The fourth core principle, of community, highlights the importance of relationships in sustaining us. Volunteers agree to being a 'committed partner' or mentor to each young person for nine months or a year. The young people commit to their mentors on the residential in a simple ceremony and for the coming months they have somebody who may well be more committed to their aspirations than they are themselves. Without this support it would be difficult for the insights gained on the residential to take root in their lives. If someone is having a hard time then people send cards or offer resources. They learn from each other's successes and failures.

For many years I was quite resistant to the Buddhist practice of sangha or spiritual friendship and community. But seeing the benefits to young people of a consciously created community that has a shared purpose of individual growth has helped me to appreciate sangha. At its best, a living, growing, learning community has a powerfully beneficial effect. In the Youth at Risk context it only lasts a year, which is a great shame (although in their chaotic lives that is a significant length of time). We all benefit from a positive community – yet this is missing for many people. I feel privileged to have found an equivalent for myself with other Buddhists, and that's why I can recommend it so highly to these young people.

It took me four years of continual effort to be in a position to lead the residential successfully. I learnt to ask questions that challenged the assumptions young people made about themselves. I learnt to be fierce and demanding in holding up the mirror and saying: 'Look, you have a choice: what are you going to do?' Over the past 10 years we have had some extraordinary successes, people who have turned their lives around dramatically, and a number have gone on to become staff at Youth at Risk. There have also been some people who have died.

Broadly speaking, 75 per cent achieve the goals they set for themselves – for example, 'get back into education', 'find a job', 'have a better relationship with my parents'. I don't think anyone can remain untouched by the process. They will have experienced adults making huge efforts to communicate honestly and allow them to feel loved.

Being black may have given me a bit of credibility but not much, because once you start challenging, defences go up and it doesn't matter who you are. As a woman I have learnt there are certain ways I can challenge young men, which from a male trainer would cause confrontation. In other ways, as a woman, I cannot be what young men need. Many of their issues stem from feeling abandoned by their fathers, and at certain times it is crucial for a young man to have an adult man being tender but challenging. I can hardly overstate the damage that comes when young men grow up without a father and I have come to the conclusion that boys need their dads. Obviously not violent and abusive ones, but the absence of a male 'elder' can wreak havoc on a young man's self-perception.

Frequently, while working with groups of chaotic young people, I have experienced something quite beautiful. Someone begins to speak and those listening feel a positive desire for the individual to find something for themselves. Then something just cracks open. There is a strong energy of empathy and care and the room feels like a sacred space. People are seeing each other with eyes of love and solidarity. Everyone is truly listening. The collective mind stills for a few moments, and magic has entered. It is the love principle emerging amid pain and difficulty. The Buddha Amitabha has made a guest appearance. Sadly, but understandably, it is temporary – and that very evening there could be a fight.

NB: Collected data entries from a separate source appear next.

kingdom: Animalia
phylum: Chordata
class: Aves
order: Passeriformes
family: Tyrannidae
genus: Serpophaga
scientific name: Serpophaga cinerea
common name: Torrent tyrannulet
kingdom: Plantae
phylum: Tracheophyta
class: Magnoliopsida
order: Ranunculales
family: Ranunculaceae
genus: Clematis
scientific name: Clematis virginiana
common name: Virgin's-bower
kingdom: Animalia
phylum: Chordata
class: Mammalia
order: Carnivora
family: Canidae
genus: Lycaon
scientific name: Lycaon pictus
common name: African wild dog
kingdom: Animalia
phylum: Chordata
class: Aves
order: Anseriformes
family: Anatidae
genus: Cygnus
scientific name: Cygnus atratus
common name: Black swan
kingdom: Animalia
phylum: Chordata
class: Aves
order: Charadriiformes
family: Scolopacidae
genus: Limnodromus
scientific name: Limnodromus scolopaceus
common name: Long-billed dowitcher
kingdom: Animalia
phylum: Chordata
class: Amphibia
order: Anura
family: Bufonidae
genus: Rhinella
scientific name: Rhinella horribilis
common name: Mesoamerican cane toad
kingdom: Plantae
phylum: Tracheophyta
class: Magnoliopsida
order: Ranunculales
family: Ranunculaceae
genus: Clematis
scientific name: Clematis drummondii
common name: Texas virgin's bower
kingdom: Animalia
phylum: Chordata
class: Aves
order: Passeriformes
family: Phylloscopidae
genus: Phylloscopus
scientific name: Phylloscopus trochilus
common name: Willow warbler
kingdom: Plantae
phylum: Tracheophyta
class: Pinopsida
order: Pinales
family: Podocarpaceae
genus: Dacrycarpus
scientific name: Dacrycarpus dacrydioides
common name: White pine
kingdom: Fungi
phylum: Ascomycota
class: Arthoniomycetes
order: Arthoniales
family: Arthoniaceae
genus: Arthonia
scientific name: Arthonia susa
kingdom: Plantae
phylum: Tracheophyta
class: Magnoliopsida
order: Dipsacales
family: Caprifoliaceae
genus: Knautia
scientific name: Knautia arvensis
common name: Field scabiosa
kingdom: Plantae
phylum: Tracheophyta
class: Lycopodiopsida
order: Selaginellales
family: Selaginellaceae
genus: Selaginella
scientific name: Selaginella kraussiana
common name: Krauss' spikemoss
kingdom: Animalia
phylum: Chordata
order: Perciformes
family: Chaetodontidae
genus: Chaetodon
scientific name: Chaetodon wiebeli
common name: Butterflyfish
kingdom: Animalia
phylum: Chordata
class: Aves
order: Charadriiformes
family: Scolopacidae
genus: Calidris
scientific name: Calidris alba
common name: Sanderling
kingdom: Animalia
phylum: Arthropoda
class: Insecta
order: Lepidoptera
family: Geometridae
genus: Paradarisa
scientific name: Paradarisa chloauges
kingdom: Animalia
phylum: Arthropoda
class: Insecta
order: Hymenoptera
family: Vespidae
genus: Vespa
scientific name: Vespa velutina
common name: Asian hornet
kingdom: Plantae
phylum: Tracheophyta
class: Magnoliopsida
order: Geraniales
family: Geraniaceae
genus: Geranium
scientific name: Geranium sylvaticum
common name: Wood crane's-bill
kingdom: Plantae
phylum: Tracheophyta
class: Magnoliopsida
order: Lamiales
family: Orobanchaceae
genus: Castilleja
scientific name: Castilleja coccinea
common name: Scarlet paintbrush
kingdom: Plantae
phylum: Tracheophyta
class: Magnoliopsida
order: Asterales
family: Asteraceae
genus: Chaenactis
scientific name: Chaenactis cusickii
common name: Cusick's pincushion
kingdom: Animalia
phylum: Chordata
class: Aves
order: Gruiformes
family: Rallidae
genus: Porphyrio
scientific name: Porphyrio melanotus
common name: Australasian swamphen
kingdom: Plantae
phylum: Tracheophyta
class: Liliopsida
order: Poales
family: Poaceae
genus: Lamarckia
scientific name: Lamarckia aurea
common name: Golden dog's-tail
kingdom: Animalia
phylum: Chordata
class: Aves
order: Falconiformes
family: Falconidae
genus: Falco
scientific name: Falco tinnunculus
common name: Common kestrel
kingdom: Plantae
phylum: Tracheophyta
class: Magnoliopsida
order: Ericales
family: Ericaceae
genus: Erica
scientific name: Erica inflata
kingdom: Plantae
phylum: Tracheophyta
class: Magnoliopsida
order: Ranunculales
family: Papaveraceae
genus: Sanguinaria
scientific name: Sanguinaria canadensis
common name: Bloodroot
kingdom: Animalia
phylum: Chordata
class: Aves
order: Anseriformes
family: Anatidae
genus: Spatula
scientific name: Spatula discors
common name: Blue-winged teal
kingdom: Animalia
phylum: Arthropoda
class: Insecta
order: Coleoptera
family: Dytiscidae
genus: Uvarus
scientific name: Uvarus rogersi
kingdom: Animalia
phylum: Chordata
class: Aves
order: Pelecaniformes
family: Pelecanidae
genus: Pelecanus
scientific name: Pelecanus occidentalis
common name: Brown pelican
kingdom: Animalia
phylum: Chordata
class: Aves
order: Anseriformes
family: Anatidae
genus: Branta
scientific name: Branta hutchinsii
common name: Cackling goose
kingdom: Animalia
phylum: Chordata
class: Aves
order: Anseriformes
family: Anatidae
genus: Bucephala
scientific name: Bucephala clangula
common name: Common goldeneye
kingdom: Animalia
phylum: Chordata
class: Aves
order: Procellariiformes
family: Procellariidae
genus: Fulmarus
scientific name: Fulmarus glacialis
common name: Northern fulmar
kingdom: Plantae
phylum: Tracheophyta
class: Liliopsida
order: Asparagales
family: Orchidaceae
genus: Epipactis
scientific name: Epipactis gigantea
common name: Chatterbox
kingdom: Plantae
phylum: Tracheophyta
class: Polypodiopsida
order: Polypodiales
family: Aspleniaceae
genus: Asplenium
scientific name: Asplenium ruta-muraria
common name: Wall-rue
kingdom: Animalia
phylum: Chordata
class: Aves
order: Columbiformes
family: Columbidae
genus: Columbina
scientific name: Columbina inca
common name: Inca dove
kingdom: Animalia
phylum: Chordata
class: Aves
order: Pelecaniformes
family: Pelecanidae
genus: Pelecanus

I believe these are experiences the young people seldom forget. Even though some don't make the changes we would all like to see, they have had a direct experience of opening up to something out of the ordinary. Perhaps it was just a flicker, but it was significant. It touched us all. And perhaps, after being sent back to prison, they may wonder, what was that? Hopefully, along with other experiences of kindness and meaning, it might prompt someone to choose a life with less suffering for themselves and others.